I updated the monitor IP to 1.1.1.1 and I have attempted in the hung state to reset the states, restart unbound and restart dhcpd services.

I was able to get it to recover once without requiring a reboot but not sure what I did to do it.

It bounced again, my SIP is working, my comcast smart tv app is working. IP Cams offline, and all DNS/FQDN traffic.

Apr 6 09:16:04 dpinger WAN_DHCP 1.1.1.1: Clear latency 10437us stddev 5705us loss 6%
Apr 6 09:08:22 dpinger OPENVPN_VPNV4 1.XXXXXXXX7: Alarm latency 158256us stddev 3533us loss 21%
Apr 6 09:08:22 dpinger WAN_DHCP 1.1.1.1: Alarm latency 9484us stddev 2038us loss 21%
Apr 6 07:46:13 dpinger send_interval 500ms loss_interval 2000ms time_period 60000ms report_interval 0ms data_len 0 alert_interval 1000ms latency_alarm 500ms loss_alarm 20% dest_addr XXXXXX.7 bind_addr 10.35.10.6 identifier "OPENVPN_VPNV4 "
Apr 6 07:46:13 dpinger send_interval 500ms loss_interval 2000ms time_period 60000ms report_interval 0ms data_len 0 alert_interval 1000ms latency_alarm 500ms loss_alarm 20% dest_addr 1.1.1.1 bind_addr XXXXXX identifier "WAN_DHCP "
Apr 6 07:40:40 dpinger OPENVPN_VPNV4 10.35.10.5: Alarm latency 0us stddev 0us loss 100%

RESOLVE: Cannot resolve host address: us-east.privateinternetaccess.com:1197 (hostname nor servname provided, or not known)

Reset states.

ping 8.8.8.8

Pinging 8.8.8.8 with 32 bytes of data:
Reply from 8.8.8.8: bytes=32 time=28ms TTL=53
Reply from 8.8.8.8: bytes=32 time=24ms TTL=53

Ping statistics for 8.8.8.8:
Packets: Sent = 2, Received = 2, Lost = 0 (0% loss),
Approximate round trip times in milli-seconds:
Minimum = 24ms, Maximum = 28ms, Average = 26ms
ping cnn.com
Ping request could not find host cnn.com. Please check the name and try again.

ping 151.101.129.67

Pinging 151.101.129.67 with 32 bytes of data:
Reply from 151.101.129.67: bytes=32 time=27ms TTL=57
Reply from 151.101.129.67: bytes=32 time=25ms TTL=57
Reply from 151.101.129.67: bytes=32 time=30ms TTL=57

Ping statistics for 151.101.129.67:
Packets: Sent = 3, Received = 3, Lost = 0 (0% loss),
Approximate round trip times in milli-seconds:
Minimum = 25ms, Maximum = 30ms, Average = 27ms

Still seems to be a DNS issue from the Firewall.

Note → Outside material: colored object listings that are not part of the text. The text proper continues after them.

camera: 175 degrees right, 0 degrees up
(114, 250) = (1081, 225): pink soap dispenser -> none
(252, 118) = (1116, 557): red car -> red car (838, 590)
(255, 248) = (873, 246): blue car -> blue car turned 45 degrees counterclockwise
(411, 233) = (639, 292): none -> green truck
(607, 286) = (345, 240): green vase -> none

I have similar pfSense problem, after rebooting my fibre modem (WAN). It happens every time. It might be rash to assume Comcast dropping your WAN would trigger the same error… but it sounds too close to ignore.

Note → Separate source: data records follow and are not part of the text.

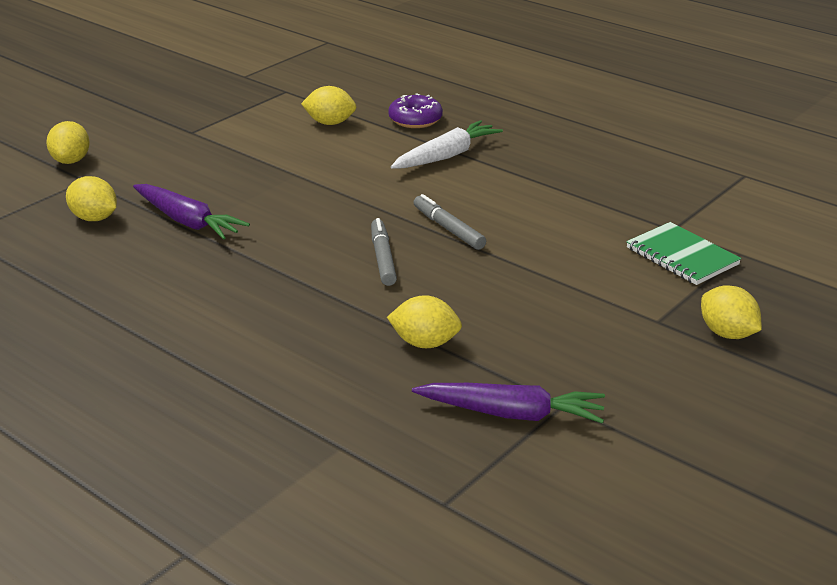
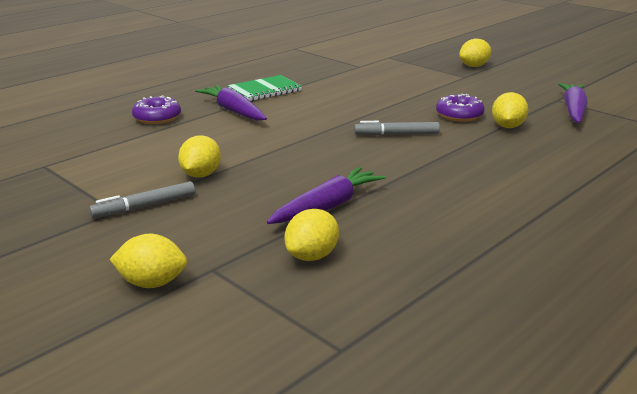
camera: 85 degrees left, 5 degrees down
(330, 123) = (140, 148): yellow lemon -> yellow lemon (201, 175)
(446, 156) = (233, 111): white carrot -> purple carrot
(448, 229) = (353, 115): grey marker -> grey marker (144, 207)
(463, 306) = (459, 115): none -> purple donut
(682, 256) = (392, 67): green notebook -> green notebook (265, 90)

After rebooting my fibre modem, pfSense appears to truck on for a while, but will always fail in within an hour (or two). Log entries explode with “failed” messages. It seems there is a cached resource that expires and fails to re-establish.

Forums are flooded with this exact report, so its very real.

One comment: I had a vague suspicion is started about the time I added OpenVPN. Can’t say for sure… just one of those niggles… when you try to remember “what has changed since it worked”.

PS. I’m running SG-3100; always kept current.

I am not sure what step “fixed” it but all the stuff I did here did improve the stability a lot. Its not perfect but I have not had any real issues. I am going to at some point lab this out with some VMs and see what the real fix it. Hope my thread with over at Netgate helps my man.